Anne-Dauphine Julliand a choisi de faire alterner les points de vue du père et du fils dans ce roman qui aborde beaucoup de sujets en rapport avec la migration. On suit Augustin et Jules-César dans leur découverte mutuelle, dans leur quotidien de migrants d'abord, de sans papiers ensuite. "Quand j'ai commencé à écrire il y a deux ans", se rappelle l'auteure, journaliste et documentariste, "j'avais le début et la fin de mon histoire. Je savais ce que je voulais dire mais la façon dont je l'ai raconté a évolué. En parallèle, en 2017, j'ai réalisé le film documentaire "Et les Mistrals gagnants" sur cinq enfants malades qui parlent de leur vie.

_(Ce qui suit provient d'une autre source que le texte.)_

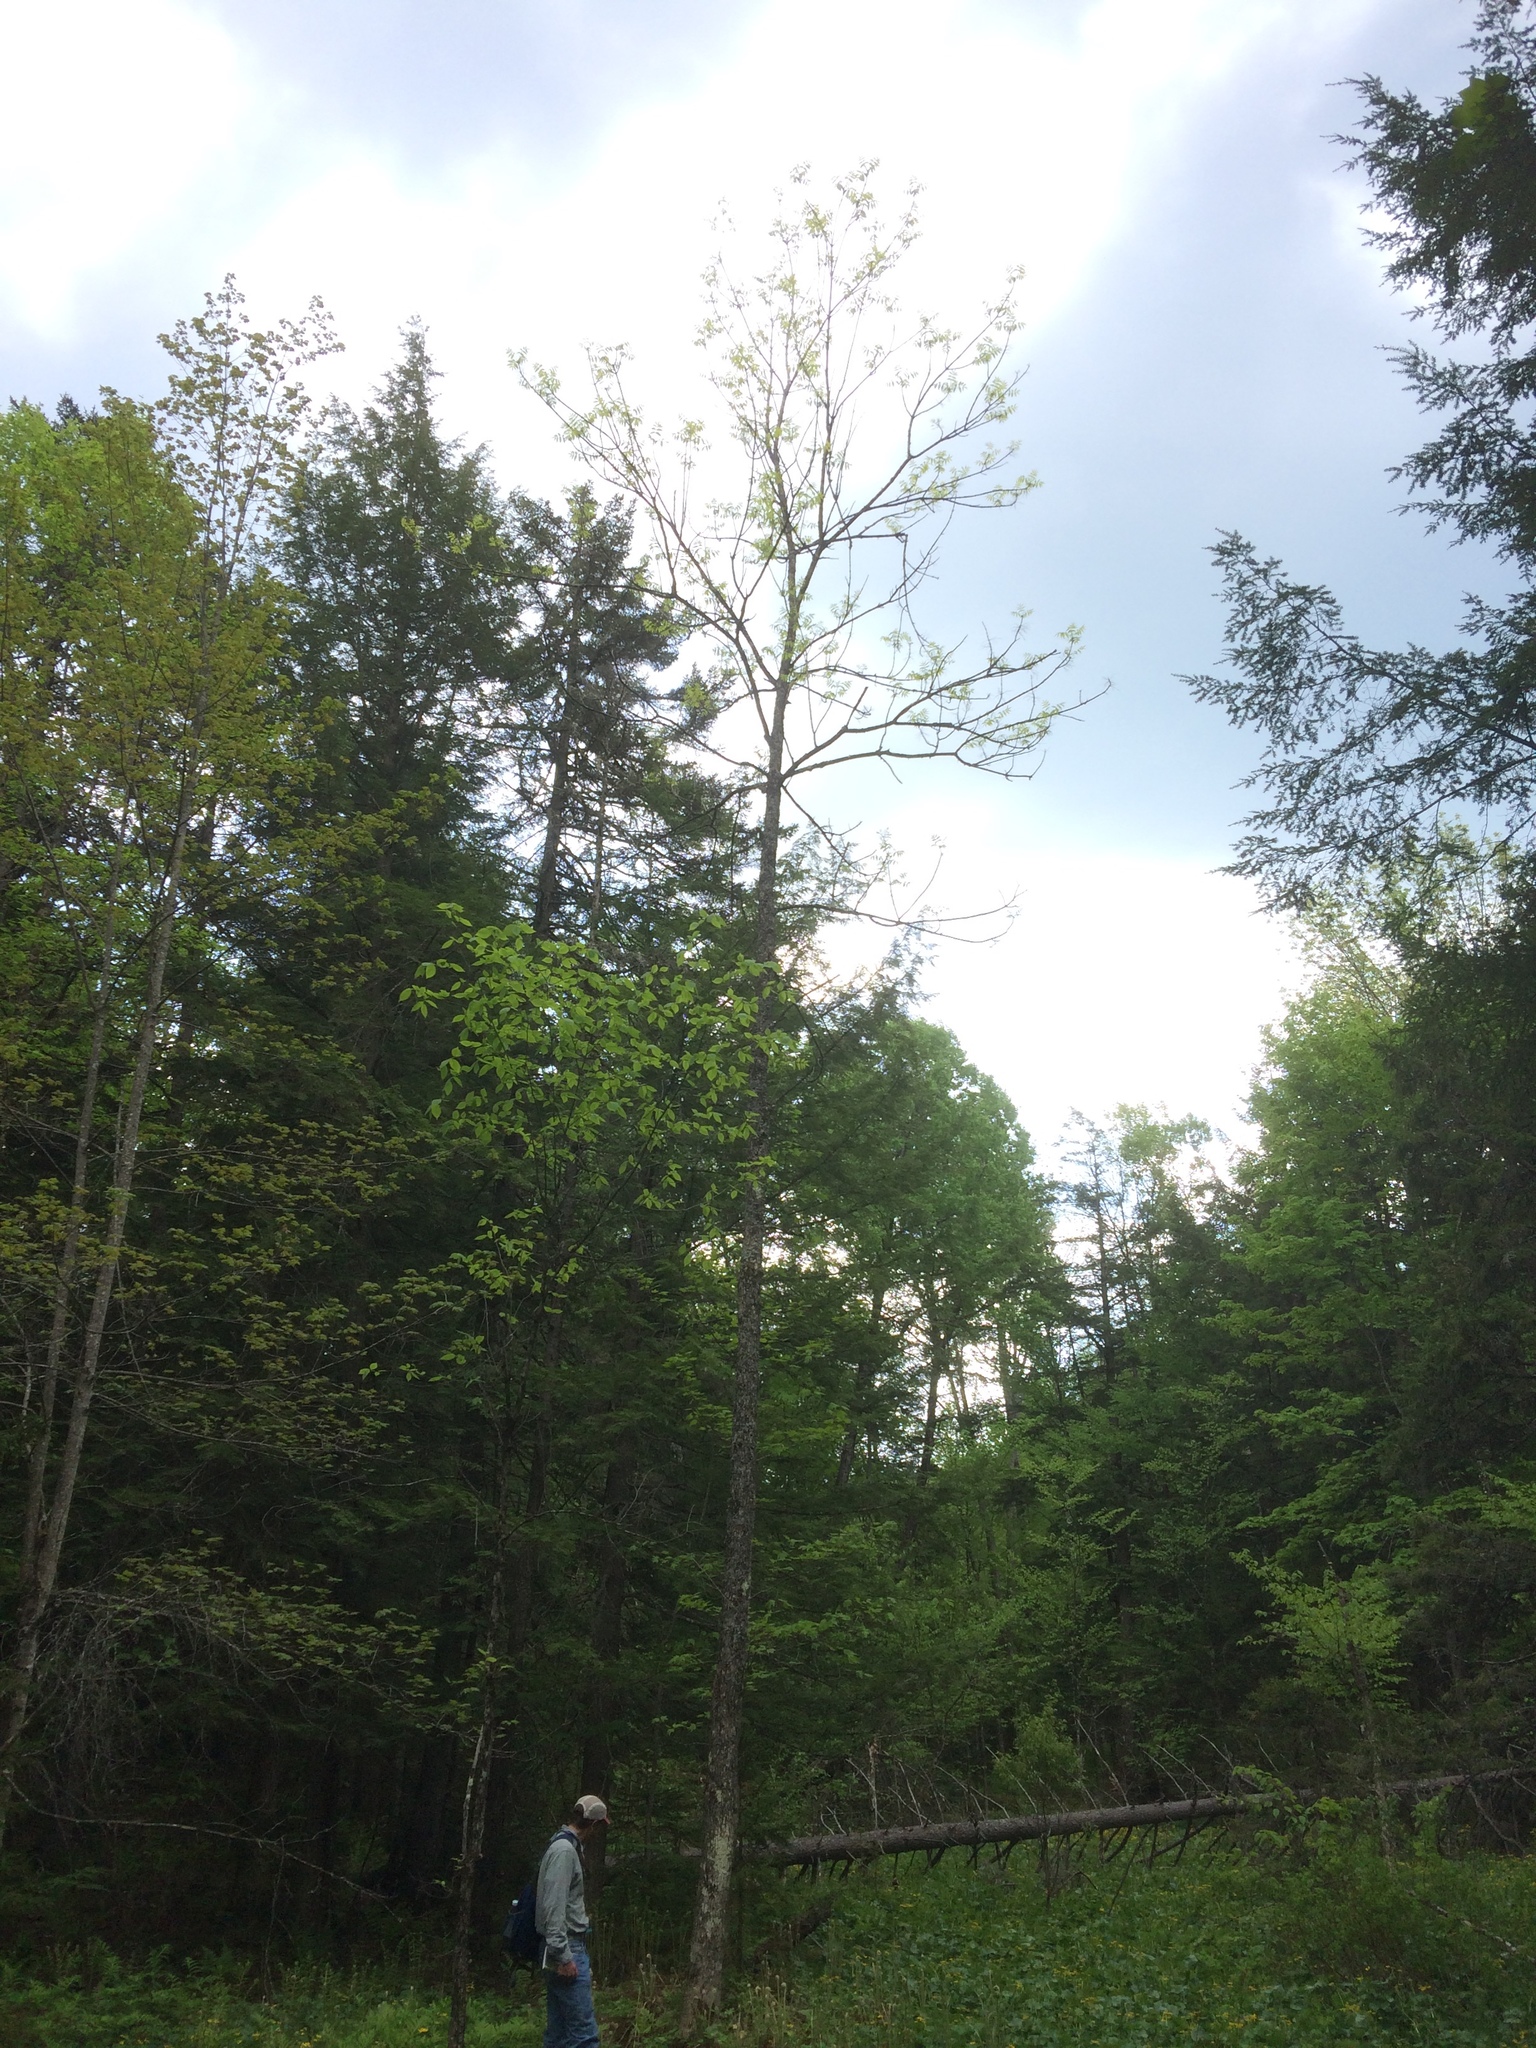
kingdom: Plantae
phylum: Tracheophyta
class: Magnoliopsida
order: Lamiales
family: Oleaceae
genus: Fraxinus
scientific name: Fraxinus pennsylvanica
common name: Green ash
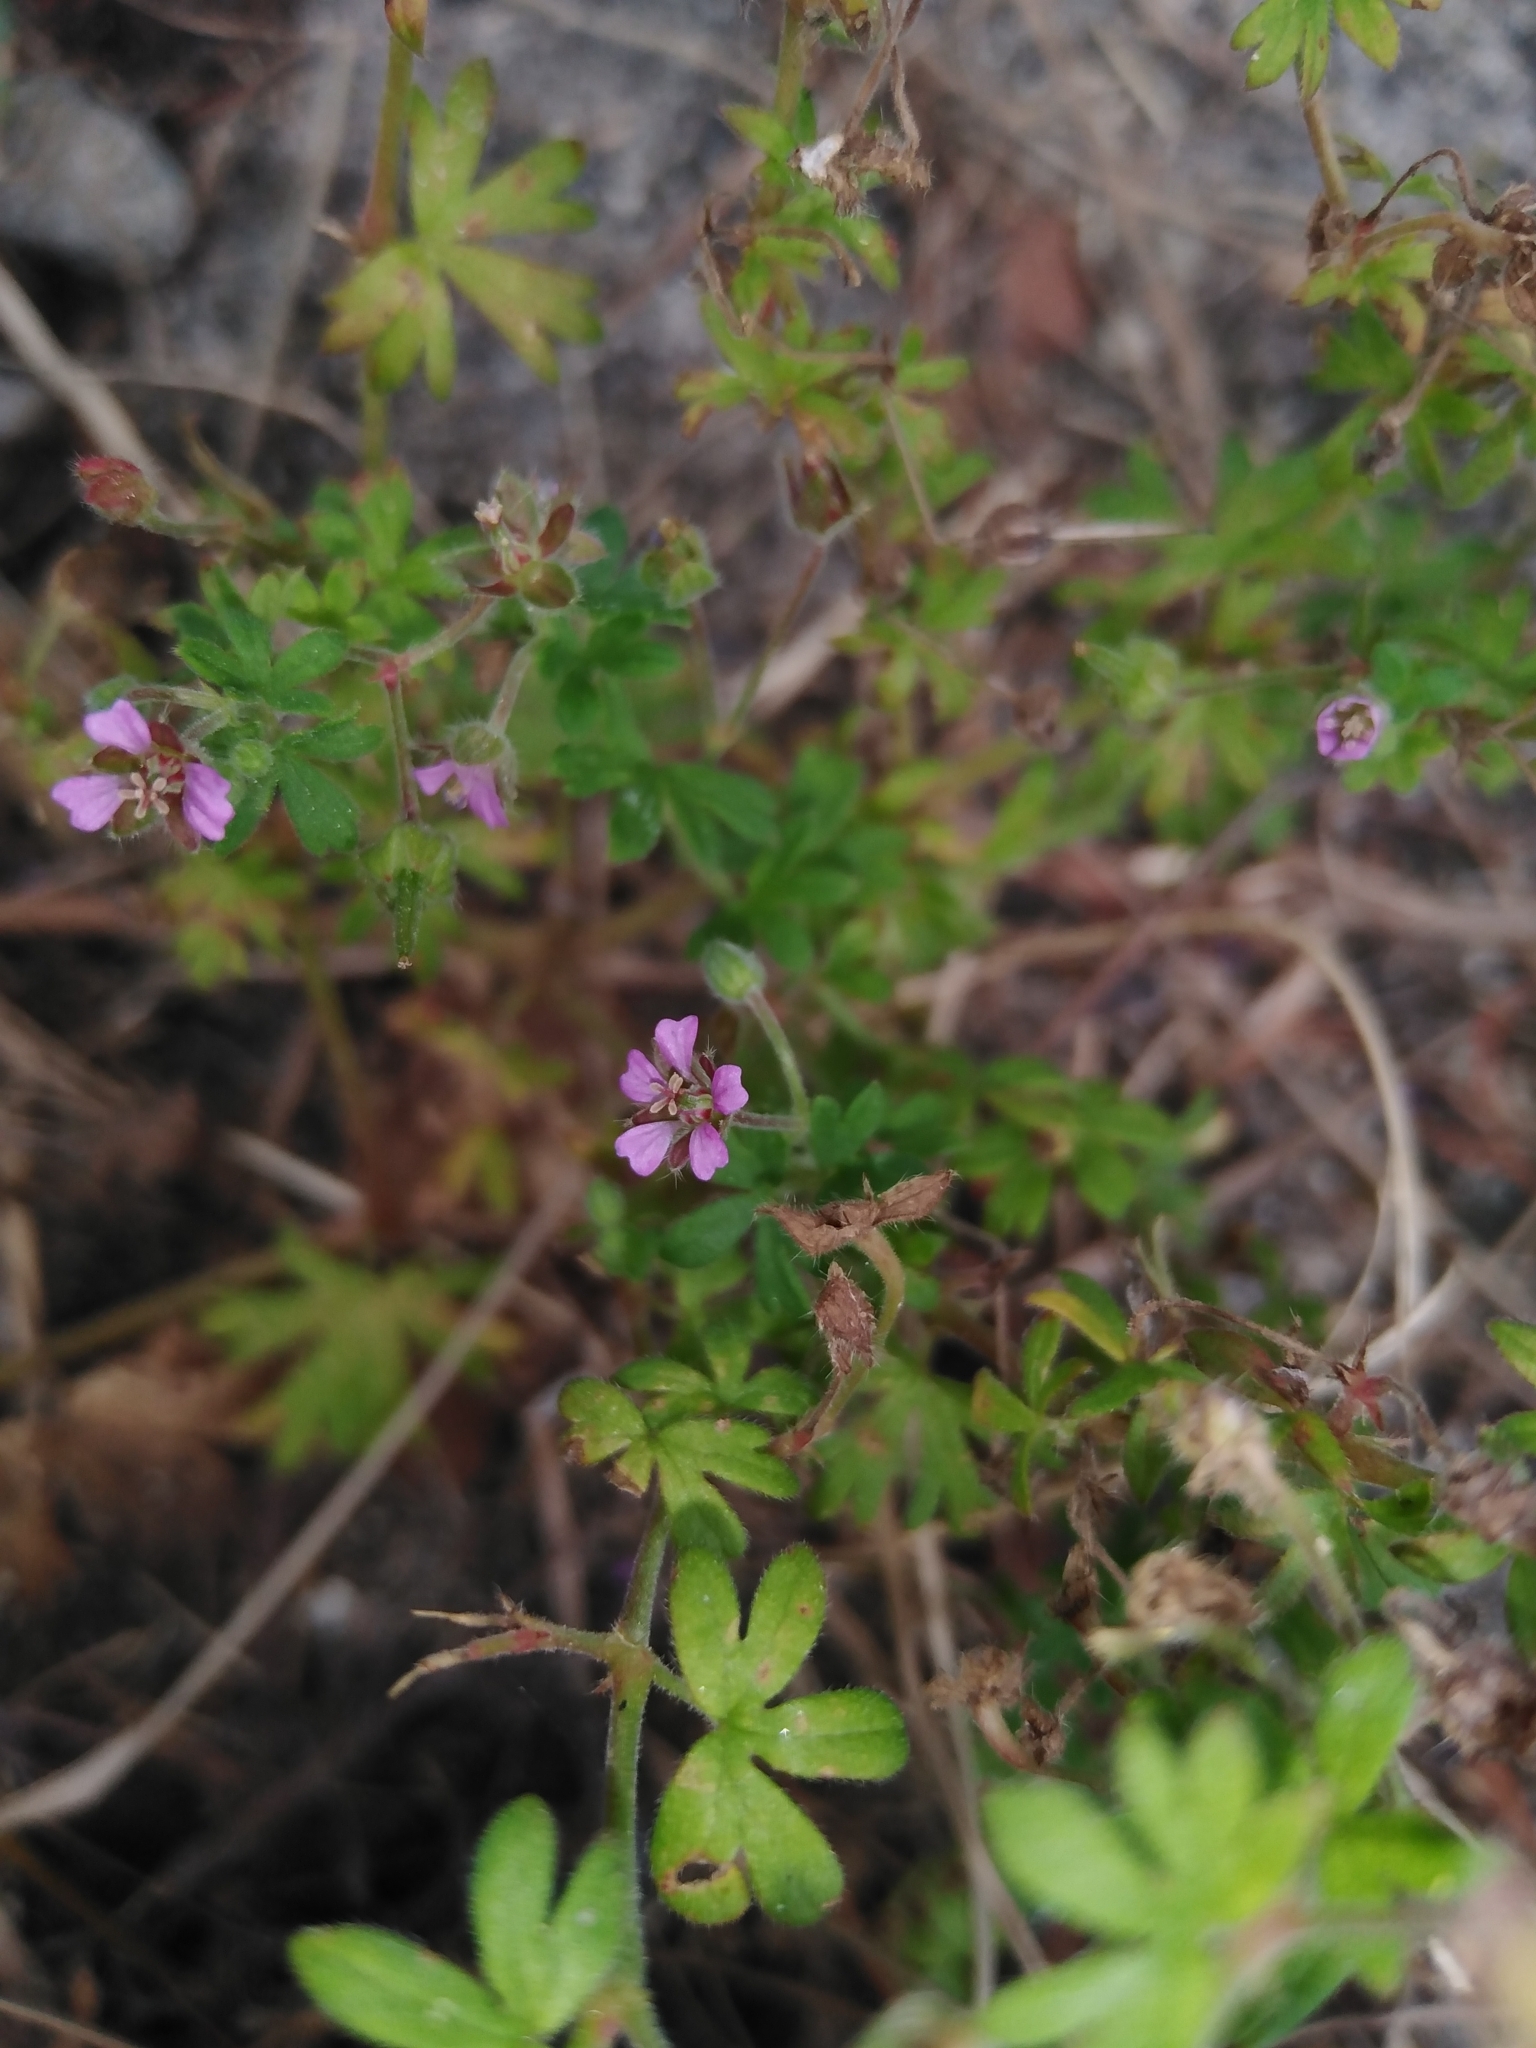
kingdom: Plantae
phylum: Tracheophyta
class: Magnoliopsida
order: Geraniales
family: Geraniaceae
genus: Geranium
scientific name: Geranium pusillum
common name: Small geranium
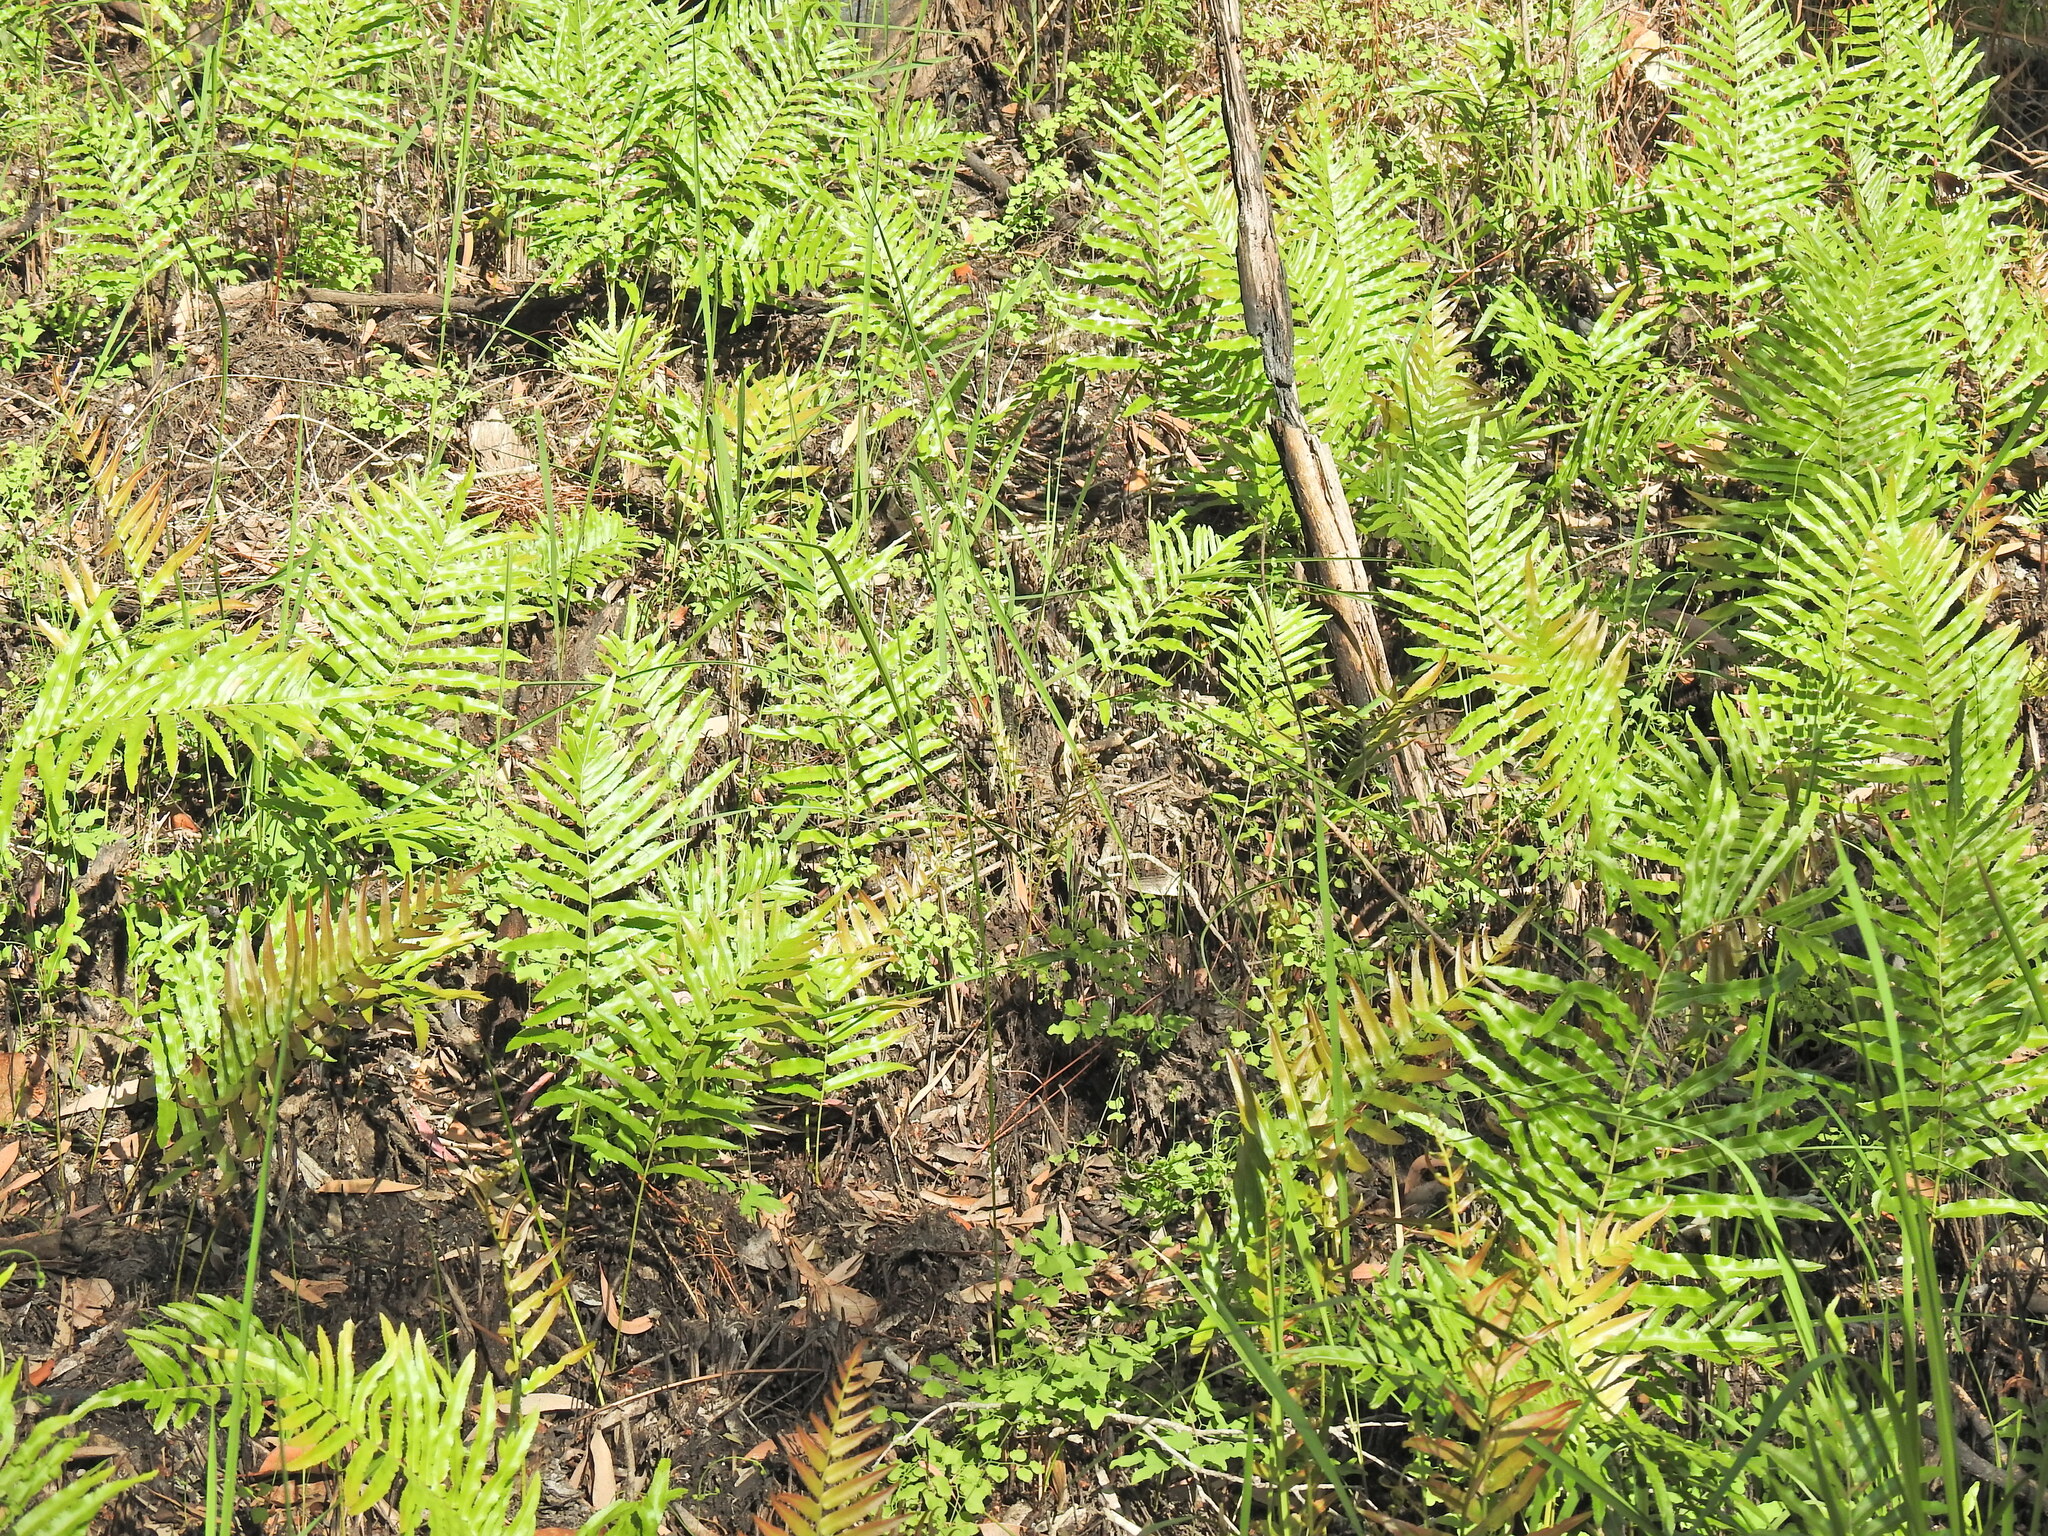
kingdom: Plantae
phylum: Tracheophyta
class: Polypodiopsida
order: Polypodiales
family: Blechnaceae
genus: Telmatoblechnum
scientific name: Telmatoblechnum indicum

Il y avait notamment Imad, qui venait d'Algérie avec son papa. Et je me suis demandé: qu'est-ce qui pousse un homme à tout quitter pour soigner son enfant?"
Mère de quatre enfants, l'auteure a elle-même vécu une terrible expérience avec des enfants malades. Ses deux petites filles, Thaïs et Azylis, souffraient d'une maladie génétique orpheline incurable et sont décédées à trois et dix ans. Epreuves qu'elle a évoquées dans les livres-témoignages "Deux petits pas sur le sable mouillé" et "Une journée particulière" (Les Arènes, 2011 et 2013, J'ai lu, 2013 et 2014). C'est à cette période qu'elle a rencontré Thérèse Sambou, une Sénégalaise qui a alors pris soin de leur famille et à qui le roman est dédié.
Anne-Dauphine Julliand a fait le choix de la fiction "pour gagner en liberté et en contraintes. Je ne voulais pas raconter la vie de gens que je connaissais mais me balader en toute liberté dans ces sujets". Elle s'est aussi beaucoup documentée à l'hôpital Robert-Debré et en Casamance. "Je me suis nourrie de mes visites au Sénégal et de mes conversations avec une Thérèse, cette femme, que j'ai rencontrée il y a 14 ans et qui m'a expliqué le Sénégal. Un pays où on meurt encore de fatalité. Thérèse m'a libérée de cette peur très occidentale de la mort et du mort. Elle m'a permis un apaisement par rapport à la mort."
"Jules-César" met bien en évidence le quotidien de cette famille séparée pour la bonne cause mais pleine d'amour. La culpabilité par rapport à la maladie, l'ambivalence science/croyance, le déracinement, la clandestinité, l'oisiveté, le manque d'argent, la répartition traditionnelle des rôles hommes-femmes, grâce notamment au voisin, à la maîtresse d'école, au camarade de plonge, à l'assistance sociale. "Les personnages secondaires sont très travaillés car ils représentent l'humanité, chacun de nous avec ses zones d'ombre. M. Jeanjean est aigri, bougon, à cause de multiples petites déceptions dans la vie. Il se sent victime de tout. Jules-César lui sert de révélateur. L'institutrice symbolise la peur des différences. Chacun des personnages incarne un peu ce qu’on est et notre capacité à avancer en humanité." Il y a aussi ceux qui aident le petit malade et ceux qui changent de point de vue. On passe de bons moments en leur compagnie, en attendant l'opération espérée. On regrette toutefois l'emballement final. Les drames s'enchaînent à partir du retour d'une escapade réussie à la mer au risque de perdre le lecteur. C'est dommage, "Jules-César" tenait très bien sans ces quelques scènes.